In Mrs. Judd’s fourth-grade class, I struggled with multiplication tables. In Mrs. Murray’s fifth-grade class, I decided to go into journalism. In Steelers fan Miss Nichols’ sixth-grade class, I honed my hatred of the Steelers while enduring a section called “Art of Personal Living.” (Yes it means what you think it does.)

I only ventured inside Roosevelt a few times after I moved on to Euclid Central Junior High and Euclid High School, then Kent State University.

When you’re a teenager, you don’t want to visit the little kids. And, in Fall 2012, it’ll be just like they say — you can’t go home again.

So, when I heard Sweet’s words — “This is the only day in your lives when you’ll experience such an event” — I sat back and reflected.

“It’s time to move on to something new,” he continued.

I suppose so.

Euclid voters in November 2009 approved participation in a program through which the State of Ohio pays for 41 percent of the building cost to replace four elementary schools in the district.

The state’s portion of the $60 million project is $25 million. Residents took on the burden of the rest of the funds by agreeing to the new-money initiative — almost unheard of these days.

Sweet didn’t forget the voters in his remarks.

“Yes, I say this is a grass-roots stimulus project by virtue of you all reaching deep inside yourselves to make this happen,” he said.

But Euclid Mayor Bill Cervenik spoke for many Euclid residents when he pointed out that new buildings aren’t a cure for what ails the Euclid School District, which consistently posts low test scores on state exams.

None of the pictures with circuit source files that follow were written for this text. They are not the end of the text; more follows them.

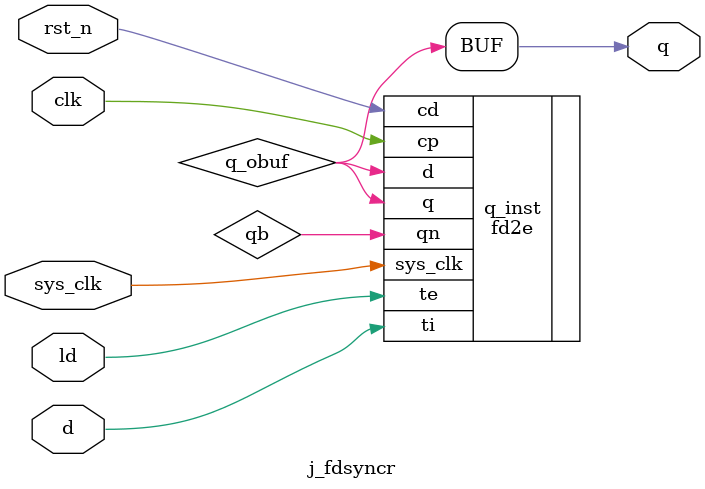
<source format=v>
/* verilator lint_off LITENDIAN */
//`include "defs.v"

module j_fdsyncr
(
	output q,
	input d,
	input ld,
	input clk,
	input rst_n,
	input sys_clk // Generated
);
wire qb;

// Output buffers
wire q_obuf;


// Output buffers
assign q = q_obuf;


// _DUPLO.NET (309) - q : fd2e
fd2e q_inst
(
	.q /* OUT */ (q_obuf),
	.qn /* OUT */ (qb),
	.d /* IN */ (q_obuf),
	.cp /* IN */ (clk),
	.cd /* IN */ (rst_n),
	.ti /* IN */ (d),
	.te /* IN */ (ld),
	.sys_clk(sys_clk) // Generated
);

// _DUPLO.NET (310) - dummy : dummy
endmodule
/* verilator lint_on LITENDIAN */

</source>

“Once these buildings are open, we have to build our children,” he said. “We have to create an attitude in them that learning is important, and we have to create in them an attitude that respect is important. We have to make them understand that these buildings were built for them through the generosity of the Ohio School Facilities Commission, as well as the generosity of the positive vote of the residents of the city, that we care about our children, we are concerned about their future. I want these children to get a great education.”

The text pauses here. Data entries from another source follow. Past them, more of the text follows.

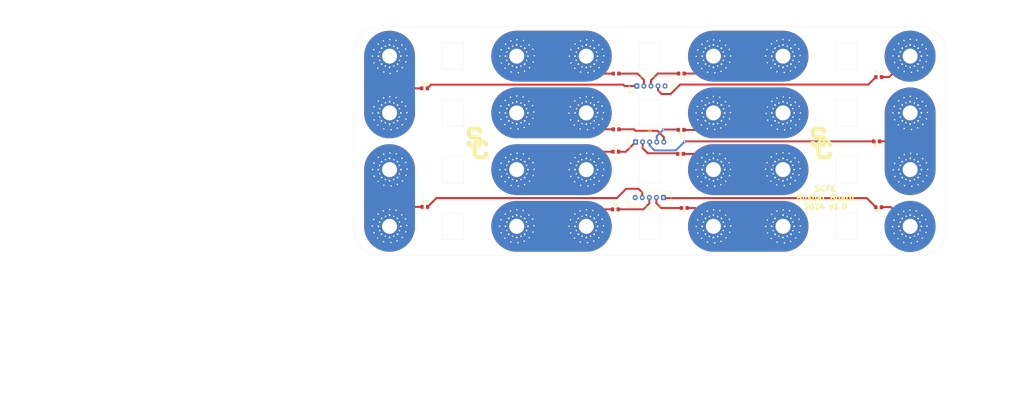
<source format=kicad_pcb>
(kicad_pcb
	(version 20240108)
	(generator "pcbnew")
	(generator_version "8.0")
	(general
		(thickness 1.6)
		(legacy_teardrops no)
	)
	(paper "A4")
	(layers
		(0 "F.Cu" signal)
		(31 "B.Cu" signal)
		(32 "B.Adhes" user "B.Adhesive")
		(33 "F.Adhes" user "F.Adhesive")
		(34 "B.Paste" user)
		(35 "F.Paste" user)
		(36 "B.SilkS" user "B.Silkscreen")
		(37 "F.SilkS" user "F.Silkscreen")
		(38 "B.Mask" user)
		(39 "F.Mask" user)
		(40 "Dwgs.User" user "User.Drawings")
		(41 "Cmts.User" user "User.Comments")
		(42 "Eco1.User" user "User.Eco1")
		(43 "Eco2.User" user "User.Eco2")
		(44 "Edge.Cuts" user)
		(45 "Margin" user)
		(46 "B.CrtYd" user "B.Courtyard")
		(47 "F.CrtYd" user "F.Courtyard")
		(48 "B.Fab" user)
		(49 "F.Fab" user)
		(50 "User.1" user)
		(51 "User.2" user)
		(52 "User.3" user)
		(53 "User.4" user)
		(54 "User.5" user)
		(55 "User.6" user)
		(56 "User.7" user)
		(57 "User.8" user)
		(58 "User.9" user)
	)
	(setup
		(stackup
			(layer "F.SilkS"
				(type "Top Silk Screen")
			)
			(layer "F.Paste"
				(type "Top Solder Paste")
			)
			(layer "F.Mask"
				(type "Top Solder Mask")
				(thickness 0.01)
			)
			(layer "F.Cu"
				(type "copper")
				(thickness 0.28)
			)
			(layer "dielectric 1"
				(type "core")
				(thickness 1.02)
				(material "FR4")
				(epsilon_r 4.5)
				(loss_tangent 0.02)
			)
			(layer "B.Cu"
				(type "copper")
				(thickness 0.28)
			)
			(layer "B.Mask"
				(type "Bottom Solder Mask")
				(thickness 0.01)
			)
			(layer "B.Paste"
				(type "Bottom Solder Paste")
			)
			(layer "B.SilkS"
				(type "Bottom Silk Screen")
			)
			(copper_finish "None")
			(dielectric_constraints no)
		)
		(pad_to_mask_clearance 0)
		(allow_soldermask_bridges_in_footprints no)
		(pcbplotparams
			(layerselection 0x00010fc_ffffffff)
			(plot_on_all_layers_selection 0x0000000_00000000)
			(disableapertmacros no)
			(usegerberextensions no)
			(usegerberattributes yes)
			(usegerberadvancedattributes yes)
			(creategerberjobfile yes)
			(dashed_line_dash_ratio 12.000000)
			(dashed_line_gap_ratio 3.000000)
			(svgprecision 4)
			(plotframeref no)
			(viasonmask no)
			(mode 1)
			(useauxorigin no)
			(hpglpennumber 1)
			(hpglpenspeed 20)
			(hpglpendiameter 15.000000)
			(pdf_front_fp_property_popups yes)
			(pdf_back_fp_property_popups yes)
			(dxfpolygonmode yes)
			(dxfimperialunits yes)
			(dxfusepcbnewfont yes)
			(psnegative no)
			(psa4output no)
			(plotreference yes)
			(plotvalue yes)
			(plotfptext yes)
			(plotinvisibletext no)
			(sketchpadsonfab no)
			(subtractmaskfromsilk no)
			(outputformat 1)
			(mirror no)
			(drillshape 1)
			(scaleselection 1)
			(outputdirectory "")
		)
	)
	(net 0 "")
	(net 1 "Net-(H1-Pad1)")
	(net 2 "Net-(H24-Pad1)")
	(net 3 "Net-(J5-Pin_4)")
	(net 4 "Net-(J5-Pin_3)")
	(net 5 "Net-(H10-Pad1)")
	(net 6 "Net-(H22-Pad1)")
	(net 7 "Net-(H20-Pad1)")
	(net 8 "Net-(J5-Pin_2)")
	(net 9 "Net-(H18-Pad1)")
	(net 10 "Net-(J5-Pin_1)")
	(net 11 "Net-(H16-Pad1)")
	(net 12 "Net-(H14-Pad1)")
	(net 13 "Net-(H12-Pad1)")
	(net 14 "Net-(H8-Pad1)")
	(net 15 "Net-(J1-Pin_4)")
	(net 16 "Net-(H6-Pad1)")
	(net 17 "Net-(H4-Pad1)")
	(net 18 "Net-(J1-Pin_3)")
	(net 19 "Net-(H2-Pad1)")
	(net 20 "Net-(J1-Pin_2)")
	(net 21 "Net-(J1-Pin_1)")
	(net 22 "unconnected-(J1-Pin_5-Pad5)")
	(net 23 "unconnected-(J5-Pin_5-Pad5)")
	(net 24 "Net-(J2-Pin_5)")
	(net 25 "Net-(J2-Pin_4)")
	(net 26 "Net-(J2-Pin_3)")
	(net 27 "Net-(J2-Pin_2)")
	(net 28 "Net-(J2-Pin_1)")
	(footprint "MountingHole:MountingHole_5.3mm_M5_Pad_Via" (layer "F.Cu") (at 167.82 105.9))
	(footprint "MountingHole:MountingHole_5.3mm_M5_Pad_Via" (layer "F.Cu") (at 192.44 105.9))
	(footprint "MountingHole:MountingHole_5.3mm_M5_Pad_Via" (layer "F.Cu") (at 192.44 65.7))
	(footprint "LOGO" (layer "F.Cu") (at 206 76.3))
	(footprint "Resistor_SMD:R_0805_2012Metric_Pad1.20x1.40mm_HandSolder" (layer "F.Cu") (at 226.3 99.1 180))
	(footprint "Resistor_SMD:R_0805_2012Metric_Pad1.20x1.40mm_HandSolder" (layer "F.Cu") (at 156.375 71.725 180))
	(footprint "LOGO" (layer "F.Cu") (at 84.3 76.3))
	(footprint "MountingHole:MountingHole_5.3mm_M5_Pad_Via" (layer "F.Cu") (at 53.2 85.8))
	(footprint "MountingHole:MountingHole_5.3mm_M5_Pad_Via" (layer "F.Cu") (at 53.2 105.9))
	(footprint "MountingHole:MountingHole_5.3mm_M5_Pad_Via" (layer "F.Cu") (at 237.44 105.9))
	(footprint "MountingHole:MountingHole_5.3mm_M5_Pad_Via" (layer "F.Cu") (at 192.44 85.8))
	(footprint "MountingHole:MountingHole_5.3mm_M5_Pad_Via" (layer "F.Cu") (at 53.2 45.6))
	(footprint "Resistor_SMD:R_0805_2012Metric_Pad1.20x1.40mm_HandSolder" (layer "F.Cu") (at 156.475 51.75 180))
	(footprint "MountingHole:MountingHole_5.3mm_M5_Pad_Via" (layer "F.Cu") (at 53.2 65.7))
	(footprint "Connector_Molex:Molex_SPOX_5267-05A_1x05_P2.50mm_Vertical" (layer "F.Cu") (at 140.26 76.02))
	(footprint "Resistor_SMD:R_0805_2012Metric_Pad1.20x1.40mm_HandSolder" (layer "F.Cu") (at 226.3 53))
	(footprint "MountingHole:MountingHole_5.3mm_M5_Pad_Via" (layer "F.Cu") (at 167.82 85.8))
	(footprint "Resistor_SMD:R_0805_2012Metric_Pad1.20x1.40mm_HandSolder" (layer "F.Cu") (at 133.1 99.875))
	(footprint "MountingHole:MountingHole_5.3mm_M5_Pad_Via" (layer "F.Cu") (at 122.82 105.9))
	(footprint "MountingHole:MountingHole_5.3mm_M5_Pad_Via" (layer "F.Cu") (at 98.2 85.8))
	(footprint "MountingHole:MountingHole_5.3mm_M5_Pad_Via" (layer "F.Cu") (at 237.44 85.8))
	(footprint "MountingHole:MountingHole_5.3mm_M5_Pad_Via" (layer "F.Cu") (at 122.82 65.7))
	(footprint "Resistor_SMD:R_0805_2012Metric_Pad1.20x1.40mm_HandSolder" (layer "F.Cu") (at 65.575 57))
	(footprint "MountingHole:MountingHole_5.3mm_M5_Pad_Via" (layer "F.Cu") (at 98.2 65.7))
	(footprint "MountingHole:MountingHole_5.3mm_M5_Pad_Via" (layer "F.Cu") (at 237.44 65.7))
	(footprint "MountingHole:MountingHole_5.3mm_M5_Pad_Via" (layer "F.Cu") (at 122.82 85.8))
	(footprint "Resistor_SMD:R_0805_2012Metric_Pad1.20x1.40mm_HandSolder" (layer "F.Cu") (at 65.6625 99))
	(footprint "MountingHole:MountingHole_5.3mm_M5_Pad_Via" (layer "F.Cu") (at 167.82 65.7))
	(footprint "Resistor_SMD:R_0805_2012Metric_Pad1.20x1.40mm_HandSolder" (layer "F.Cu") (at 133.375 71.525))
	(footprint "MountingHole:MountingHole_5.3mm_M5_Pad_Via" (layer "F.Cu") (at 98.2 105.9))
	(footprint "Resistor_SMD:R_0805_2012Metric_Pad1.20x1.40mm_HandSolder" (layer "F.Cu") (at 225.6 75.8 180))
	(footprint "Connector_Molex:Molex_SPOX_5267-05A_1x05_P2.50mm_Vertical" (layer "F.Cu") (at 150.12 95.7 180))
	(footprint "Resistor_SMD:R_0805_2012Metric_Pad1.20x1.40mm_HandSolder" (layer "F.Cu") (at 156.175 80.225 180))
	(footprint "MountingHole:MountingHole_5.3mm_M5_Pad_Via" (layer "F.Cu") (at 192.44 45.6))
	(footprint "Resistor_SMD:R_0805_2012Metric_Pad1.20x1.40mm_HandSolder" (layer "F.Cu") (at 133.35 51.775))
	(footprint "MountingHole:MountingHole_5.3mm_M5_Pad_Via" (layer "F.Cu") (at 98.2 45.6))
	(footprint "Resistor_SMD:R_0805_2012Metric_Pad1.20x1.40mm_HandSolder" (layer "F.Cu") (at 157.5 99.4 180))
	(footprint "MountingHole:MountingHole_5.3mm_M5_Pad_Via" (layer "F.Cu") (at 167.82 45.6))
	(footprint "MountingHole:MountingHole_5.3mm_M5_Pad_Via" (layer "F.Cu") (at 237.44 45.6))
	(footprint "MountingHole:MountingHole_5.3mm_M5_Pad_Via" (layer "F.Cu") (at 122.82 45.6))
	(footprint "Connector_Molex:Molex_SPOX_5267-05A_1x05_P2.50mm_Vertical" (layer "F.Cu") (at 140.7 56.17))
	(footprint "Resistor_SMD:R_0805_2012Metric_Pad1.20x1.40mm_HandSolder"
		(layer "F.Cu")
		(uuid "fe6963cd-d858-444d-b36c-018be9131142")
		(at 133.25 79.45)
		(descr "Resistor SMD 0805 (2012 Metric), square (rectangular) end terminal, IPC_7351 nominal with elongated pad for handsoldering. (Body size source: IPC-SM-782 page 72, https://www.pcb-3d.com/wordpress/wp-content/uploads/ipc-sm-782a_amendment_1_and_2.pdf), generated with kicad-footprint-generator")
		(tags "resistor handsolder")
		(property "Reference" "R5"
			(at 0 -1.65 0)
			(layer "F.SilkS")
			(uuid "18e3e7f2-4a31-4170-8453-c343665cf66b")
			(effects
				(font
					(size 1 1)
					(thickness 0.15)
				)
			)
		)
		(property "Value" "RL0805FR-070R25L"
			(at 0 1.65 0)
			(layer "F.Fab")
			(uuid "3dac9b08-c41d-4117-aec6-09104fb979d6")
			(effects
				(font
					(size 1 1)
					(thickness 0.15)
				)
			)
		)
		(property "Footprint" "Resistor_SMD:R_0805_2012Metric_Pad1.20x1.40mm_HandSolder"
			(at 0 0 0)
			(unlocked yes)
			(layer "F.Fab")
			(hide yes)
			(uuid "43c52816-487a-45ec-9ed7-44632953d8ee")
			(effects
				(font
					(size 1.27 1.27)
					(thickness 0.15)
				)
			)
		)
		(property "Datasheet" ""
			(at 0 0 0)
			(unlocked yes)
			(layer "F.Fab")
			(hide yes)
			(uuid "6c8a8451-43a1-4644-b573-cf2e2b178771")
			(effects
				(font
					(size 1.27 1.27)
					(thickness 0.15)
				)
			)
		)
		(property "Description" "Resistor, US symbol"
			(at 0 0 0)
			(unlocked yes)
			(layer "F.Fab")
			(hide yes)
			(uuid "0fee0a0b-15c2-4e4d-a5d3-5f160a97117f")
			(effects
				(font
					(size 1.27 1.27)
					(thickness 0.15)
				)
			)
		)
		(property ki_fp_filters "R_*")
		(path "/f8a2ff88-5dd5-4c0e-808d-a2c8a42b512e")
		(sheetname "Root")
		(sheetfile "BusBar_board.kicad_sch")
		(attr smd)
		(fp_line
			(start -0.227064 -0.735)
			(end 0.227064 -0.735)
			(stroke
				(width 0.12)
				(type solid)
			)
			(layer "F.SilkS")
			(uuid "28951794-96bc-4041-8643-ab1067ed1c27")
		)
		(fp_line
			(start -0.227064 0.735)
			(end 0.227064 0.735)
			(stroke
				(width 0.12)
				(type solid)
			)
			(layer "F.SilkS")
			(uuid "2481fcbd-6bdf-4275-a027-a6be80987332")
		)
		(fp_line
			(start -1.85 -0.95)
			(end 1.85 -0.95)
			(stroke
				(width 0.05)
				(type solid)
			)
			(layer "F.CrtYd")
			(uuid "d7818e9c-e95e-457c-91af-3fa671ac4f3b")
		)
		(fp_line
			(start -1.85 0.95)
			(end -1.85 -0.95)
			(stroke
				(width 0.05)
				(type solid)
			)
			(layer "F.CrtYd")
			(uuid "b908c389-f092-4b3e-a9a1-63893dac79ed")
		)
		(fp_line
			(start 1.85 -0.95)
			(end 1.85 0.95)
			(stroke
				(width 0.05)
				(type solid)
			)
			(layer "F.CrtYd")
			(uuid "1300df13-e775-4731-834b-35582010d8f6")
		)
		(fp_line
			(start 1.85 0.95)
			(end -1.85 0.95)
			(stroke
				(width 0.05)
				(type solid)
			)
			(layer "F.CrtYd")
			(uuid "58715e19-6fca-4a47-9a93-16c34c7e4fef")
		)
		(fp_line
			(start -1 -0.625)
			(end 1 -0.625)
			(stroke
				(width 0.1)
				(type solid)
			)
			(layer "F.Fab")
			(uuid "53d5cff6-0b4e-40be-89dc-c907eea27b5b")
		)
		(fp_line
			(start -1 0.625)
			(end -1 -0.625)
			(stroke
				(width 0.1)
				(type solid)
			)
			(layer "F.Fab")
			(uuid "5e20549f-6f4e-4b50-8f3d-d1fe09f2eb80")
		)
		(fp_line
			(start 1 -0.625)
			(end 1 0.625)
			(stroke
				(width 0.1)
				(type solid)
			)
			(layer "F.Fab")
			(uuid "f602c0b1-084e-4472-a3ae-a6d693e6a7b8")
		)
		(fp_line
			(start 1 0.625)
			(end -1 0.625)
			(stroke
				(width 0.1)
				(type solid)
			)
			(layer "F.Fab")
			(uuid "01ae4b15-5f4f-48f0-a261-e8e128d38a5e")
		)
		(fp_text user "${REFERENCE}"
			(at 0 0 0)
			(layer "F.Fab")
			(uuid "c3f03d19-22cc-46d2-9b7b-bd459c8eb396")
			(effects
				(font
					(size 0.5 0.5)
					(thickness 0.08)
				)
			)
		)
		(pad "1" smd roundrect
			(at -1 0)
			(size 1.2 1.4)
			(layers "F.Cu" "F.Paste" "F.Mask")
			(roundrect_rratio 0.208333)
			(net 14 "Net-(H8-Pad1)")
			(pintype "passive")
			(uuid "f249db0a-3f4c-405e-9a8c-eba8424ac266")
		)
		(pad "2" smd roundrect
			(at 1 0)
			(size 1.2 1.4)
			(layers "F.Cu" "F.Paste" "F.Mask")
			(roundrect_rratio 0.208333)
			(net 28 "Net-(J2-Pin_1)")
			(pintype "passive")
			(uuid "3eeb79e8-fb53-432a-a6ce-04d4b6
... [826216 chars truncated]
</source>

He said he wasn’t always sure new schools were the key to the future, but he understands what they’ll provide.

“Someone asked me, ‘Well Mayor, do you really need a brand new building to educate a student in the proper way?’ ” he said. “And I said I don’t know that the building is the whole thing, but in today’s new world, technology — ever-changing technology and industries — yeah, a building like this is absolutely important.

“They need to be able to have at their fingertips all the technology — every opportunity to grow and prosper in their education.”

Euclid Schools Superintendent Joffrey Jones was almost poetic as he discussed what’s about to begin after the turns of shovels at four elementary school sites in Euclid.

“We thank the community who dreamt with us, who saw the potential for a community Renaissance anchored in reborn places of learning,” he said. “We thank our leaders who pulled with us to breathe life into a blueprint, to turn brick and mortar and glass and tile into living laboratories of instruction that will inspire young scholars and leaders to grow and value their education for the quality of life it lifts and inspires.”

As the groundbreaking ceremony began, Roosevelt’s choir stood and sang the school song I myself learned 40 years ago from Mrs. Holtcamp:

“Roosevelt School we cheer you every day. Here is where we learned to work and play. On the great highway. As we march along, we will sing this merry, merry song.”

They followed it with another tune, moving their arms and dancing along to the words of “It’s Our Time.”

Perhaps they’re right. Roosevelt had 92 years to educate scores of children.

Now it’s going to be Arbor Elementary School’s turn.

Farewell, old girl. And thanks for the memories.